The paper, which was co-authored with UW Department of Psychiatry and Behavioral Sciences professor David Atkins and Stanford University Department of Psychiatry and Behavioral Sciences instructor Adam Miner, addresses improving web-based mental health conversations in online peer-to-peer support platforms, which could help improve access to treatment and reduce the global disease burden.
“We describe a system that can give feedback to help someone express empathy more effectively when supporting others based on natural language processing and machine learning innovations — reinforcement learning for dialogue,” said Althoff, who directs the Allen School’s Behavioral Data Science Group. “This is hugely exciting as this work has been a big step towards one of the biggest and most meaningful goals in my research for a long time.”
The team, which was based on a collaboration with the UW and Stanford Medical Schools and the largest online peer-to-peer support platform worldwide, Talklife, found that online mental health conversations could have significantly more empathy than what is currently expressed. To facilitate conversations with higher empathy levels, which is key for providing successful support, they introduced a new task of empathic rewriting.
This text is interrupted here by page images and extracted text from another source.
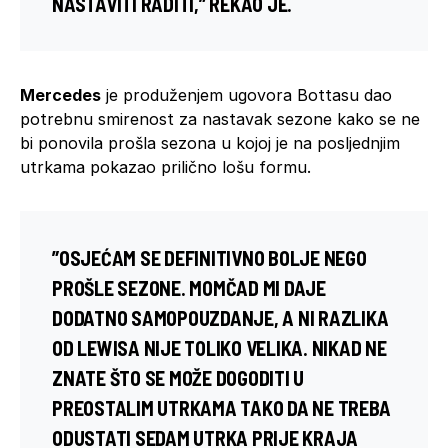
NASTAVITI RADITI,” REKAO JE.
Mercedes
je produženjem ugovora Bottasu dao
potrebnu smirenost za nastavak sezone kako se ne
bi ponovila prošla sezona u kojoj je na posljednjim
utrkama pokazao prilično lošu formu.
”OSJEĆAM SE DEFINITIVNO BOLJE NEGO
PROŠLE SEZONE. MOMČAD MI DAJE
DODATNO SAMOPOUZDANJE, A NI RAZLIKA
OD LEWISA NIJE TOLIKO VELIKA. NIKAD NE
ZNATE ŠTO SE MOŽE DOGODITI U
PREOSTALIM UTRKAMA TAKO DA NE TREBA
ODUSTATI SEDAM UTRKA PRIJE KRAJA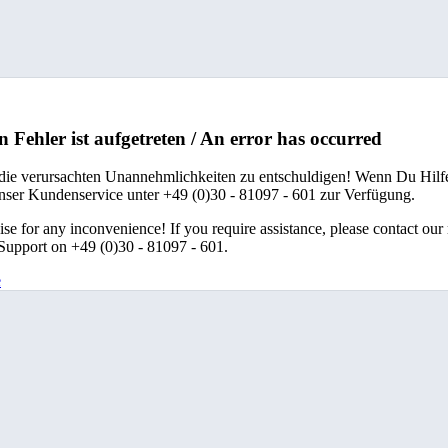
n Fehler ist aufgetreten / An error has occurred
 die verursachten Unannehmlichkeiten zu entschuldigen! Wenn Du Hilfe
unser Kundenservice unter +49 (0)30 - 81097 - 601 zur Verfügung.
se for any inconvenience! If you require assistance, please contact our
upport on +49 (0)30 - 81097 - 601.
e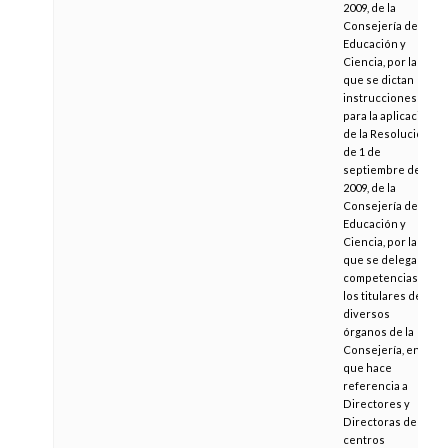
2009, de la
Consejería de
Educación y
Ciencia, por la
que se dictan
instrucciones
para la aplicación
de la Resolución
de 1 de
septiembre de
2009, de la
Consejería de
Educación y
Ciencia, por la
que se delegan
competencias en
los titulares de
diversos
órganos de la
Consejería, en lo
que hace
referencia a
Directores y
Directoras de
centros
Their approach employs artificial intelligence (AI) tools for identifying and improving empathy to effectively increase the level of empathy in the chat posts.
As part of this work, the researchers introduced PARTNER, a new deep reinforcement learning agent that learns to make edits to text to increase empathy in a conversation. Through a combination of automatic and human evaluation, the team demonstrated that PARTNER is capable of generating more empathetic, specific and diverse responses than what is currently being shared on Talklife or what current machine learning models can provide.
“Rarely does mental health research have the practical application and potential for impact that we believe this research will have,” said Jamie Druitt, CEO of Talklife. “This proposed research directly addresses real challenges and can be implemented to create measurable change on mental health platforms.”
This research has been supported in part by a Microsoft AI for Accessibility grant, the Allen Institute for Artificial Intelligence, NSF grant IIS-1901386, NIH grant R01MH125179, and Bill & Melinda Gates Foundation (INV-004841).
Congratulations Ashish, Tim, Inna and the rest of the team!